*3*

19 2 0
                                    

Keesokan harinya, Hujan turun lebat.

Sudah masuk bulan oktober, musim hujan telah datang lebih awal tahun ini.

"Anak baru itu membuat gaduh, lagi" Lapor Nami kepada Arna, yang sebenarnya lebih peduli pada sepatunya yang basah terkena genangan dan sedang sibuk melepaskan dan membentangkan jas hujan warna pelanginya di pagar depan kelas.

Masih hujan lebat.

"Apa yang dilakukannya, emang?" Tanya Arna di antara peduli dan hampir tidak peduli.

"Barusan tadi, ia datang ke sekolah di antar mobil benz terbaru sampai halaman sekolah,"

"Wow," Tanggap Arna singkat dan datar.

Jadi benar anak baru bernama A.D itu anak orang tajir, tidak ada sejarahnya ada kendaraan bisa masuk ke dalam halaman sekolah.

"Ada seorang yang sepertinya pengawalnya, pakaian hitam-hitam, membawa kan payung untuk anak itu hingga sampai ke gedung sekolah tidak kehujanan sama sekali," Tambah Nami lagi dengan mulut seorang sana sini saking semangatnya ia bercerita.

Kemarin, di hari pertamanya saja, ia cepat menjadi akrab dan menjadi idola di kelas. Ia lugas dan ramah, dalam arti kata lain rajin menjamah juga, tidak sungkan ia duduk dipepet dua anak gadis selain Imel yang kurang lebih sama gatelnya. Tertawa lebar bersama-sama, senang, tentu saja.

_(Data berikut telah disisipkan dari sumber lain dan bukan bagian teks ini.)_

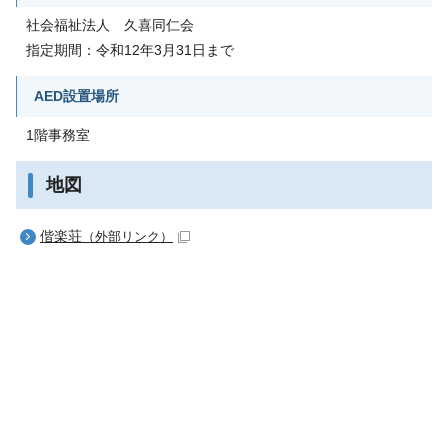
社会福祉法人 久喜同仁会
指定期間：令和12年3月31日まで
AED設置場所
1階事務室
地図
偕楽荘
（外部リンク）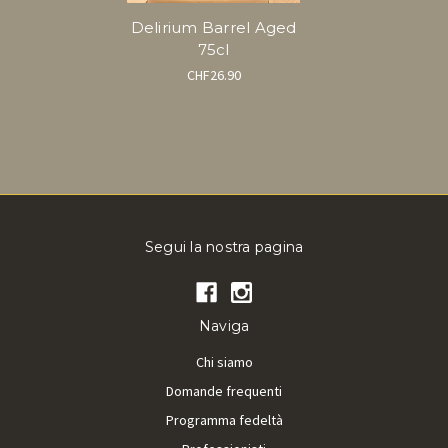
Delirium Barrel Aged
75cl
CHF26.90
Segui la nostra pagina
Naviga
Chi siamo
Domande frequenti
Programma fedeltà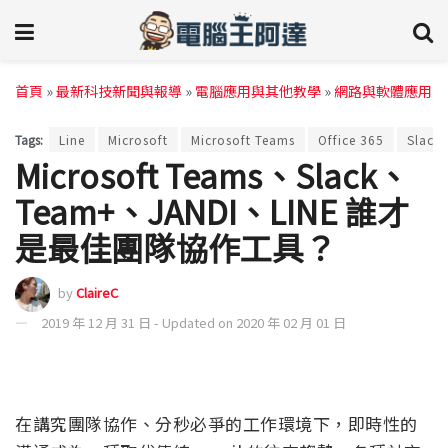
首頁
»
最新科技新聞與報導
»
電腦應用與其他教學
»
網路與軟體應用
Tags:
Line
Microsoft
Microsoft Teams
Office 365
Slack
Microsoft Teams、Slack、
Team+、JANDI、LINE 誰才
是最佳團隊協作工具？
by
ClaireC
2019 年 12 月 31 日 - Updated on 2020 年 02 月 01 日
在講究團隊協作、分秒必爭的工作環境下，即時性的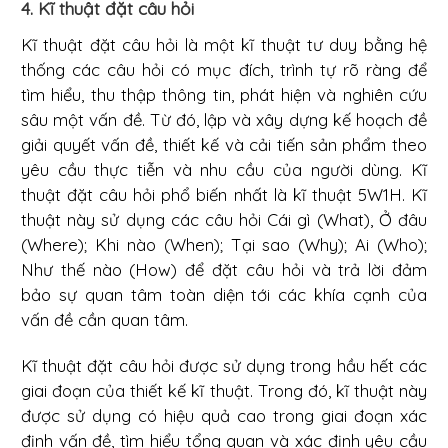
4. Kĩ thuật đặt câu hỏi
Kĩ thuật đặt câu hỏi là một kĩ thuật tư duy bằng hệ
thống các câu hỏi có mục đích, trình tự rõ ràng để
tìm hiểu, thu thập thông tin, phát hiện và nghiên cứu
sâu một vấn đề. Từ đó, lập và xây dựng kế hoạch đề
giải quyết vấn đề, thiết kế và cải tiến sản phẩm theo
yêu cầu thực tiễn và nhu cầu của người dùng. Kĩ
thuật đặt câu hỏi phổ biến nhất là kĩ thuật 5W1H. Kĩ
thuật này sử dụng các câu hỏi Cái gì (What), Ở đâu
(Where); Khi nào (When); Tại sao (Why); Ai (Who);
Như thế nào (How) để đặt câu hỏi và trả lời đảm
bảo sự quan tâm toàn diện tới các khía cạnh của
vấn đề cần quan tâm.
Kĩ thuật đặt câu hỏi được sử dụng trong hầu hết các
giai đoạn của thiết kế kĩ thuật. Trong đó, kĩ thuật này
được sử dụng có hiệu quả cao trong giai đoạn xác
định vấn đề, tìm hiểu tổng quan và xác định yêu cầu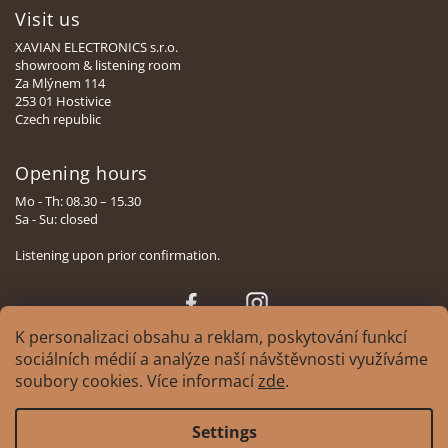
Visit us
XAVIAN ELECTRONICS s.r.o.
showroom & listening room
Za Mlýnem 114
253 01 Hostivice
Czech republic
Opening hours
Mo - Th: 08.30 – 15.30
Sa - Su: closed
Listening upon prior confirmation.
Face
Insta
book
gram
K personalizaci obsahu a reklam, poskytování funkcí
sociálních médií a analýze naší návštěvnosti využíváme
soubory cookies. Více informací
zde
.
Copyright 2026
XAVIAN | česká manufaktura reprosoustav
. All rights
Settings
reserved.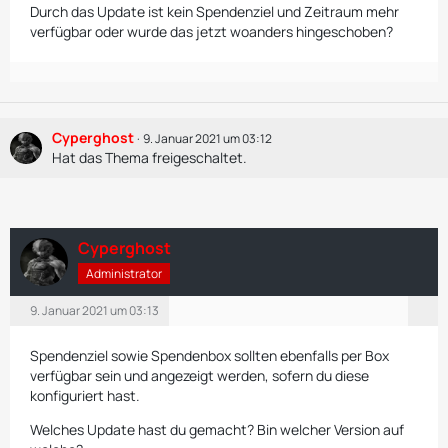
Durch das Update ist kein Spendenziel und Zeitraum mehr
verfügbar oder wurde das jetzt woanders hingeschoben?
Cyperghost
9. Januar 2021 um 03:12
Hat das Thema freigeschaltet.
Cyperghost
Administrator
9. Januar 2021 um 03:13
Spendenziel sowie Spendenbox sollten ebenfalls per Box
verfügbar sein und angezeigt werden, sofern du diese
konfiguriert hast.
Welches Update hast du gemacht? Bin welcher Version auf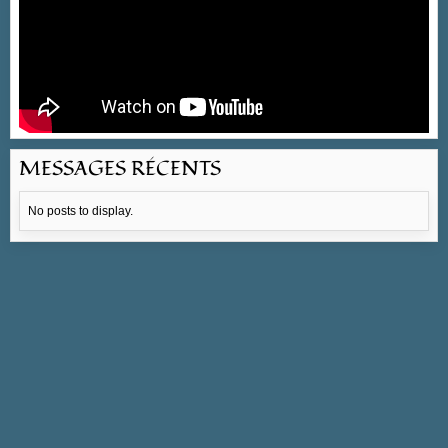
MESSAGES RÉCENTS
No posts to display.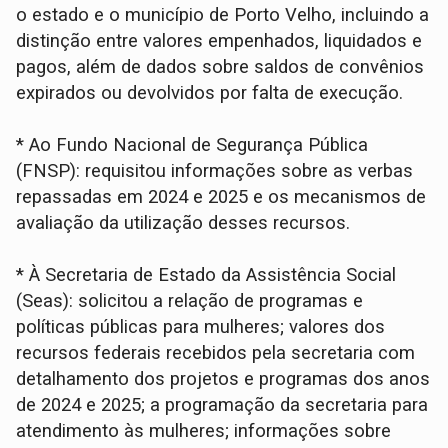
o estado e o município de Porto Velho, incluindo a
distinção entre valores empenhados, liquidados e
pagos, além de dados sobre saldos de convênios
expirados ou devolvidos por falta de execução.
* Ao Fundo Nacional de Segurança Pública
(FNSP): requisitou informações sobre as verbas
repassadas em 2024 e 2025 e os mecanismos de
avaliação da utilização desses recursos.
* À Secretaria de Estado da Assistência Social
(Seas): solicitou a relação de programas e
políticas públicas para mulheres; valores dos
recursos federais recebidos pela secretaria com
detalhamento dos projetos e programas dos anos
de 2024 e 2025; a programação da secretaria para
atendimento às mulheres; informações sobre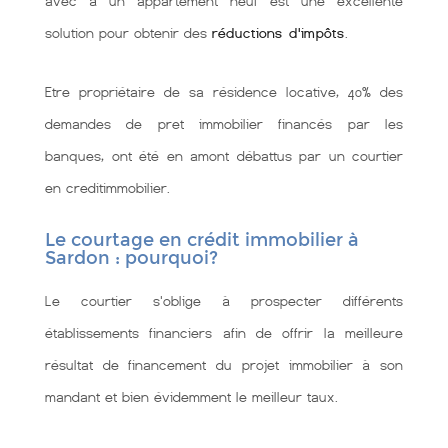
avec à un appartement neuf est une excellente
solution pour obtenir des
réductions d'impôts
.
Etre propriétaire de sa résidence locative, 40% des
demandes de pret immobilier financés par les
banques, ont été en amont débattus par un courtier
en creditimmobilier.
Le courtage en crédit immobilier à
Sardon : pourquoi?
Le courtier s'oblige à prospecter différents
établissements financiers afin de offrir la meilleure
résultat de financement du projet immobilier à son
mandant et bien évidemment le meilleur taux.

"Setelah pengawal dan mobilnya pergi, pak Waldi, wakil kepala sekolah menyambutnya dengan hangat," Nami lanjut bercerita.

"Hujannya lebat sekali ya," Ujar pak Waldi berbasa-basi.

"Sepertinya begitu," Jawab A.D singkat, tentu saja begitu, di hadapan mata hujan turun dengan lebatnya, masih saja bertanya.

"Apa kabar ngg...ibu mu....." Tanya pak Waldi malu-malu.

"Baik pak, tidak kekurangan apa pun," Jawab A.D enggan sebenarnya, malas. Ia tahu arah pembicaraan ini.

"Kamu tahu, saya kenal ibu mu, dia senior bapak di SMA dulu, paling cantik di sekolah," Ujar pak Waldi dengan semangat.

"Bapak kenal ibu saya? Wow, siapa nama bapak, maaf." Tanya A.D

"Waldianto, panggil saja om Waldi," Sahut Pak Waldi sumringah dan hangat tersenyum, mulai mengakrabkan diri.

"Waldi....Om...Waduh..sayang, kayaknya Bunda nggak kenal tuh sama bapak," Sahut A.D antara sinis namun dengan intonasi manis, semanis senyum yang diberikannya kepada pak Waldi, bukan om.

Membuat Om-Pak Waldi serba merasa salah, menjadi tidak enak hati, semula ia hendak minta nomer WA ibu A.D atau memberikan nomernya sendiri, tapi sepertinya anaknya sudah menunjukkan ketidaksukaan.

Lalu A.D mengeluarkan sebungkus rokok dari saku jaketnya, mengambil salah satu batang rokok, menyelipkannya di sela bibirnya yang pucat, lalu mengambil mancis dan menyalakannya, membakar ujung rokok itu, menghisap lalu menghembuskannya kuat-kuat, membuat kepulan asap yang tebal di hadapan pak Waldi, yang melongo tak percaya.

"Dingin-dingin begini enak merokok pak ya," Ujar A.D kepada pak Waldi sembari menyodorkan bungkus rokok miliknya, mencoba menawarkan bungkus rokoknya kepada orang tua tersebut.

Yang masih melongo tak percaya, ada anak murid yang berani merokok di sekolah, di hadapannya.

"Kamu kok berani merokok di sekolah??!!" Tanya atau lebih tepatnya sergah pak Waldi kepada anak muridnya itu.

"Maksud bapak?"

"Hoyy!! Siapa itu yang merokok!!!" Teriak dari arah belakang A.D.

Pak Bisma, Guru B.K. Segera bergegas mendatangi A.D dan merampas rokok dari bibir A.D dan membuangnya.